This is related to Transversality in the proof of the Blakers-Massey Theorem. Is it necessary?, and other questions, such as the intuition behind the Freudenthal suspension theorem.
The answers and comments to the question give references to nice proofs of the connectivity result. But of course Blakers and Massey proved an algebraic result for the critical (i.e. first non-vanishing) triad group $\pi_n(X;A,B)$ as a tensor product in the case $A \cap B$ simply connected.
The result was generalised to the $m$-ad and non simply connected case by Ellis and Steiner in "Higher-dimensional crossed modules and the homotopy groups of $(n+1)$-ads" J. Pure Appl. Algebra {46} (1987) 117--136, see Theorem 3.7, using in an essential way the van Kampen theorem for $n$-cubes of spaces proved in the paper by Brown and Loday Topology 26 (1987) 311-334 (available here).

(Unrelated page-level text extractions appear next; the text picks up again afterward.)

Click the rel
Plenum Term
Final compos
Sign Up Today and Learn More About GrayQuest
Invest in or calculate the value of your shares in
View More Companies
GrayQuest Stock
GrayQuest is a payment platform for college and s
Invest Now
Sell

Now the proof of the latter theorem involves sophisticated tools in algebraic topology, of which surely Loday's cat$^n$-groups are essential.
Question 1. Is it possible to algebraicise the connectivity proof or proofs so that they give at least some part of the results on the critical group, including the non simply connected case?
Question 2. Is it possible to give a more geometric proof, based on the techniques pioneered by Puppe, to give a new proof of the theorem Loday and I proved, but instead by a direct verification of the universal property of the proposed colimit?
Note that of course the determination given of the critical group implies by induction the connectivity result. The proof in the paper in Topology goes by induction using the algebraic result in one dimension to prove connectivity in the next dimension.
The point of Question 1 is that if one has clever and nice proofs of a connectivity result, can the arguments be given an algebraic model so that by similar arguments one gets an algebraic result? Is it currently like trying to use arguments as in the proof of the usual Seifert-van Kampen Theorem, but without having a fundamental group or groupoid?